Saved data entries
——

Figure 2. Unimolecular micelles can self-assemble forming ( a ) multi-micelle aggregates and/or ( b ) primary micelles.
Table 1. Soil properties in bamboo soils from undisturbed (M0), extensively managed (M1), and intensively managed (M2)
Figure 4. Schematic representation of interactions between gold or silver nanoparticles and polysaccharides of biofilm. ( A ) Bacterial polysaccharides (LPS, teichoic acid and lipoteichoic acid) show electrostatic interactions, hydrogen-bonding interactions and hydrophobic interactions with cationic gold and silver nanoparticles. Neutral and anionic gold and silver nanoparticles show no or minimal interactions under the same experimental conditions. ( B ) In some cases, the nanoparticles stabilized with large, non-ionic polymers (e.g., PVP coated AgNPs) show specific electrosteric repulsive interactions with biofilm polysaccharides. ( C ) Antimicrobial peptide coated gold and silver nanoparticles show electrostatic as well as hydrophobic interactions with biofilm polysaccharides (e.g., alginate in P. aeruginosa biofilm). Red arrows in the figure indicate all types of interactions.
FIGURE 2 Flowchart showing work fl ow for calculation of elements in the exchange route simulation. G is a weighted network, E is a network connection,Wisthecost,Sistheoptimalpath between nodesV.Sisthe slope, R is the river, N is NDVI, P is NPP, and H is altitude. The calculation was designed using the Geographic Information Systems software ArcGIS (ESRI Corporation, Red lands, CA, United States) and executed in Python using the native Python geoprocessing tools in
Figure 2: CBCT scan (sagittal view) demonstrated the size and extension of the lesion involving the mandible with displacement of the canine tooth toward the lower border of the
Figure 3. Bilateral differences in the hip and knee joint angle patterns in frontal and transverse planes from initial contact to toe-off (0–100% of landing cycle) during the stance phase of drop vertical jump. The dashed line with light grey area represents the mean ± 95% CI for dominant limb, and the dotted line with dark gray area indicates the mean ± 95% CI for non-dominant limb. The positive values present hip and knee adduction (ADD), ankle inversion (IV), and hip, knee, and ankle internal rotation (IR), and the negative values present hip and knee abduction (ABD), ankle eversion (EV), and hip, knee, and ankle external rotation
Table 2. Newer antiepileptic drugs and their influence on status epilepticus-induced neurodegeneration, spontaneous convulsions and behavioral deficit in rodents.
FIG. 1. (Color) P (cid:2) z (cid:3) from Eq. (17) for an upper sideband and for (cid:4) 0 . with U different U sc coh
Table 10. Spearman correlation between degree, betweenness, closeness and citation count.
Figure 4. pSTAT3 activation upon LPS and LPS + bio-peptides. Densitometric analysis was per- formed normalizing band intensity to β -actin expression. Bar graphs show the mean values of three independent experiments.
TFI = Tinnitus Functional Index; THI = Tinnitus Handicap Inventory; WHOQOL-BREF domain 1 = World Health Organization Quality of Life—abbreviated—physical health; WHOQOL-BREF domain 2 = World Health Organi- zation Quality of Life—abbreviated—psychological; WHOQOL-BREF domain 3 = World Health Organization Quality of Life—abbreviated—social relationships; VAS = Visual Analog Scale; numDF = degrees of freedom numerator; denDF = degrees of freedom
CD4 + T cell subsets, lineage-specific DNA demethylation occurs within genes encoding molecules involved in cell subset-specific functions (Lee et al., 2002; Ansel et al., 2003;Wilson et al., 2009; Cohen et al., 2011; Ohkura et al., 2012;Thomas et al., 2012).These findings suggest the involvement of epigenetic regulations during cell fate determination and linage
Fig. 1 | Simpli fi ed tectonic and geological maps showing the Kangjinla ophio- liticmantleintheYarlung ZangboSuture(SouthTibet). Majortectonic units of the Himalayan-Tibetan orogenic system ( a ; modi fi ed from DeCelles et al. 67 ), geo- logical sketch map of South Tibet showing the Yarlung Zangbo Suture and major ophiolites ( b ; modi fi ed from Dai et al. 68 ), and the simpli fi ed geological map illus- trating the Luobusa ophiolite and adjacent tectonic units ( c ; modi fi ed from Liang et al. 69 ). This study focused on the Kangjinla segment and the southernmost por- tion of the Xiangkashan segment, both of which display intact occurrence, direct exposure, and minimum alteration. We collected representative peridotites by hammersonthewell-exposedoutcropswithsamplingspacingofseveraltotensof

——

Required action
For each line of the entries that holds the word "mean", pull that line out.

Exercise output
Figure 3. Bilateral differences in the hip and knee joint angle patterns in frontal and transverse planes from initial contact to toe-off (0–100% of landing cycle) during the stance phase of drop vertical jump. The dashed line with light grey area represents the mean ± 95% CI for dominant limb, and the dotted line with dark gray area indicates the mean ± 95% CI for non-dominant limb. The positive values present hip and knee adduction (ADD), ankle inversion (IV), and hip, knee, and ankle internal rotation (IR), and the negative values present hip and knee abduction (ABD), ankle eversion (EV), and hip, knee, and ankle external rotation
Figure 4. pSTAT3 activation upon LPS and LPS + bio-peptides. Densitometric analysis was per- formed normalizing band intensity to β -actin expression. Bar graphs show the mean values of three independent experiments.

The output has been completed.